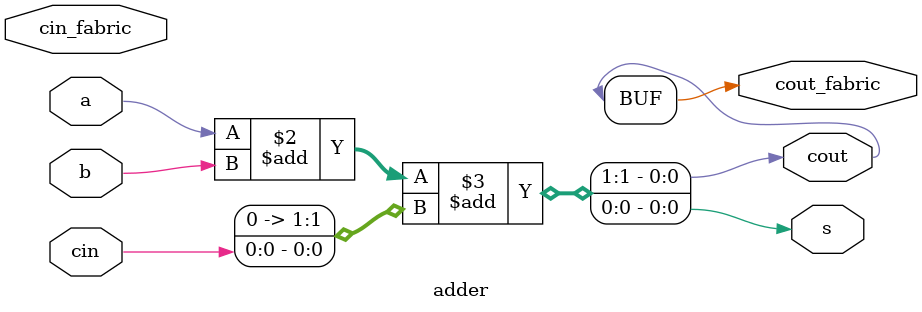
<source format=v>
`timescale 1ns/1ps
module adder (
    input wire [0:0] a,
    input wire [0:0] b,
    input wire [0:0] cin_fabric,
    input wire [0:0] cin,

    output reg [0:0] cout,
    output reg [0:0] s,
    output wire [0:0] cout_fabric
    );

    parameter CIN_FABRIC = 0;

    assign cout_fabric = cout;

    always @* begin
        {cout, s} = a + b + (CIN_FABRIC ? cin_fabric : cin);
    end

endmodule

</source>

◆ ◆ ◆

The task calls for all records to be set down precisely, excluding any images.

<source format=v>
`timescale 1ns/1ps
module adder (
    input wire [0:0] a,
    input wire [0:0] b,
    input wire [0:0] cin_fabric,
    input wire [0:0] cin,

    output reg [0:0] cout,
    output reg [0:0] s,
    output wire [0:0] cout_fabric
    );

    parameter CIN_FABRIC = 0;

    assign cout_fabric = cout;

    always @* begin
        {cout, s} = a + b + (CIN_FABRIC ? cin_fabric : cin);
    end

endmodule

</source>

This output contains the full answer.